How Did Newt Gingrich Get Such a Sweet Deal at Tiffany's?
Perhaps the opposition researchers who dumped that story about Newt Gingrich's $250,000-$500,000 "revolving charge account" at Tiffany & Co. only wanted people to make fun of his gilded lifestyle, but it also raises more concrete, scandalous questions. Namely: Why would Tiffany's give the Gingriches a no-interest credit account?
CBS' Bob Schieffer asked Newt Gingrich about the account over the weekend, and Gingrich curtly explained that it was a "standard, no-interest account." Now it's very possible that Gingrich was just making up that "standard, no-interest" line entirely, to avoid sounding like your run-of-the-mill idiot who takes on hundreds of thousands of dollars in consumer credit without considering the usurious interest rates that are attached. But what if he was serious about the terms of the account? Then, as the Washington Post's Glenn Kessler has explained, it would appear as though he got some sort of non-standard deal from the jeweler:
Then, we looked at the current installment credit application form posted by Tiffany on its Web site. That form shows an annual interest rate of 21 percent for the state of Virginia, where Gingrich and his wife live. That interest rate is charged if you do not pay the balance off in full within 25 days after the close of each billing cycle. [...]
We checked with credit-card experts. They said Gingrich's comments made little sense.
"It doesn't sound plausible to me," said Ben Woolsey, director of marketing and consumer research at CreditCards.com. "Store credit cards almost never carry these kinds of terms, and it is highly unlikely for an exclusive retailer like Tiffany's." [...]
Gingrich's claim that he had a "standard, no-interest account" as part of the "normal way of doing business" appears highly dubious. Tiffany does not appear to provide such a revolving line of credit account to regular customers. And Callista Gingrich's disclosure documents clearly show the debt was carried for at least two years.
And what was Callista Gingrich doing during those years? She was a big wig over at the House Agriculture Committee, which has jurisdiction over mining policy — an area where Tiffany's lobbyists were making a big push. From an excellent post at SpyTalk:
Filings by Tiffany's lobbyist, Cassidy & Co., and other government records show that the firm's spending on "mining law and mine permitting-related issues" in Congress, as well as the Forest Service, the Interior Department, and Interior's Bureau of Land Management shot up sharply between during the period when Callista Gingrich was chief clerk at the House Agriculture Committee.
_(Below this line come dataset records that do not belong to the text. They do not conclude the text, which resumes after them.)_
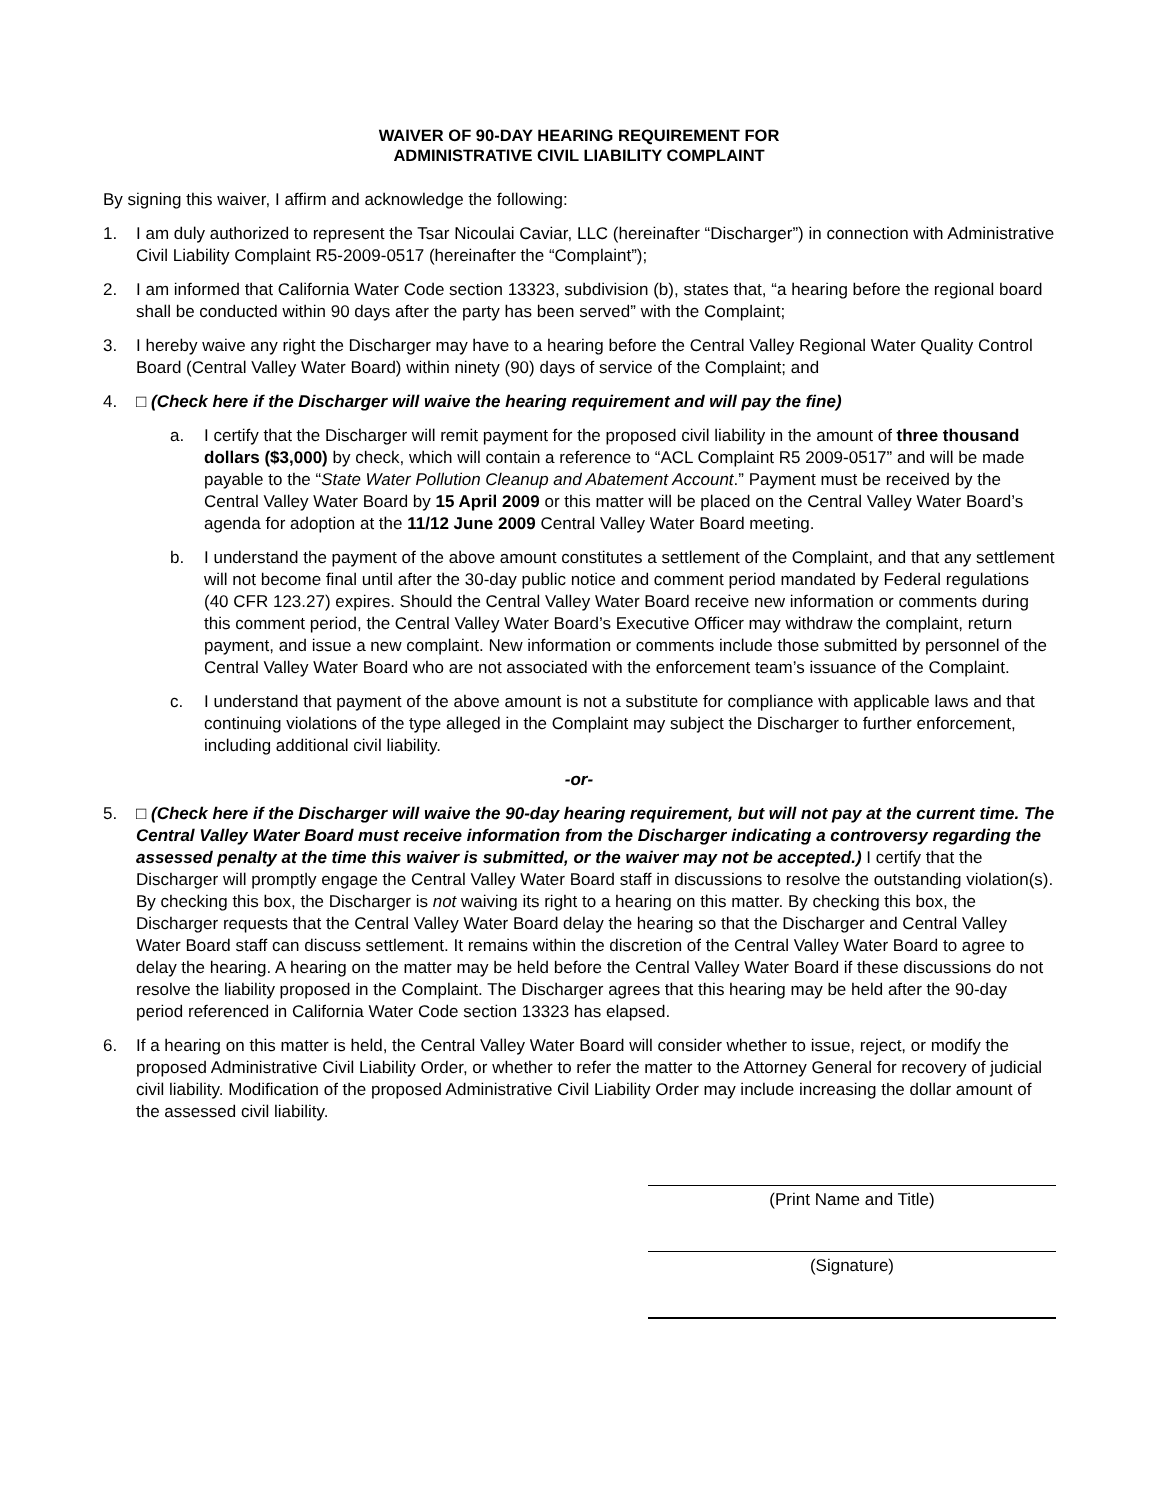WAIVER OF 90-DAY HEARING REQUIREMENT FOR
ADMINISTRATIVE CIVIL LIABILITY COMPLAINT
By signing this waiver, I affirm and acknowledge the following:
1. I am duly authorized to represent the Tsar Nicoulai Caviar, LLC (hereinafter “Discharger”) in connection with Administrative Civil Liability Complaint R5-2009-0517 (hereinafter the “Complaint”);
2. I am informed that California Water Code section 13323, subdivision (b), states that, “a hearing before the regional board shall be conducted within 90 days after the party has been served” with the Complaint;
3. I hereby waive any right the Discharger may have to a hearing before the Central Valley Regional Water Quality Control Board (Central Valley Water Board) within ninety (90) days of service of the Complaint; and
4. □ (Check here if the Discharger will waive the hearing requirement and will pay the fine)
a. I certify that the Discharger will remit payment for the proposed civil liability in the amount of three thousand dollars ($3,000) by check, which will contain a reference to “ACL Complaint R5 2009-0517” and will be made payable to the “State Water Pollution Cleanup and Abatement Account.” Payment must be received by the Central Valley Water Board by 15 April 2009 or this matter will be placed on the Central Valley Water Board’s agenda for adoption at the 11/12 June 2009 Central Valley Water Board meeting.
b. I understand the payment of the above amount constitutes a settlement of the Complaint, and that any settlement will not become final until after the 30-day public notice and comment period mandated by Federal regulations (40 CFR 123.27) expires. Should the Central Valley Water Board receive new information or comments during this comment period, the Central Valley Water Board’s Executive Officer may withdraw the complaint, return payment, and issue a new complaint. New information or comments include those submitted by personnel of the Central Valley Water Board who are not associated with the enforcement team’s issuance of the Complaint.
c. I understand that payment of the above amount is not a substitute for compliance with applicable laws and that continuing violations of the type alleged in the Complaint may subject the Discharger to further enforcement, including additional civil liability.
-or-
5. □ (Check here if the Discharger will waive the 90-day hearing requirement, but will not pay at the current time. The Central Valley Water Board must receive information from the Discharger indicating a controversy regarding the assessed penalty at the time this waiver is submitted, or the waiver may not be accepted.) I certify that the Discharger will promptly engage the Central Valley Water Board staff in discussions to resolve the outstanding violation(s). By checking this box, the Discharger is not waiving its right to a hearing on this matter. By checking this box, the Discharger requests that the Central Valley Water Board delay the hearing so that the Discharger and Central Valley Water Board staff can discuss settlement. It remains within the discretion of the Central Valley Water Board to agree to delay the hearing. A hearing on the matter may be held before the Central Valley Water Board if these discussions do not resolve the liability proposed in the Complaint. The Discharger agrees that this hearing may be held after the 90-day period referenced in California Water Code section 13323 has elapsed.
6. If a hearing on this matter is held, the Central Valley Water Board will consider whether to issue, reject, or modify the proposed Administrative Civil Liability Order, or whether to refer the matter to the Attorney General for recovery of judicial civil liability. Modification of the proposed Administrative Civil Liability Order may include increasing the dollar amount of the assessed civil liability.
(Print Name and Title)
(Signature)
Tiffany's annual lobbying expenditures rose from about $100,000 to $360,000 between 2005 and 2009, according to records assembled by the Center for Responsive Politics, a nonpartisan government watchdog organization.
So far, there's no smoking gun here for, you know... bribery. But this story is now more than a silly joke about Newt Gingrich covering himself in bling, like a clown.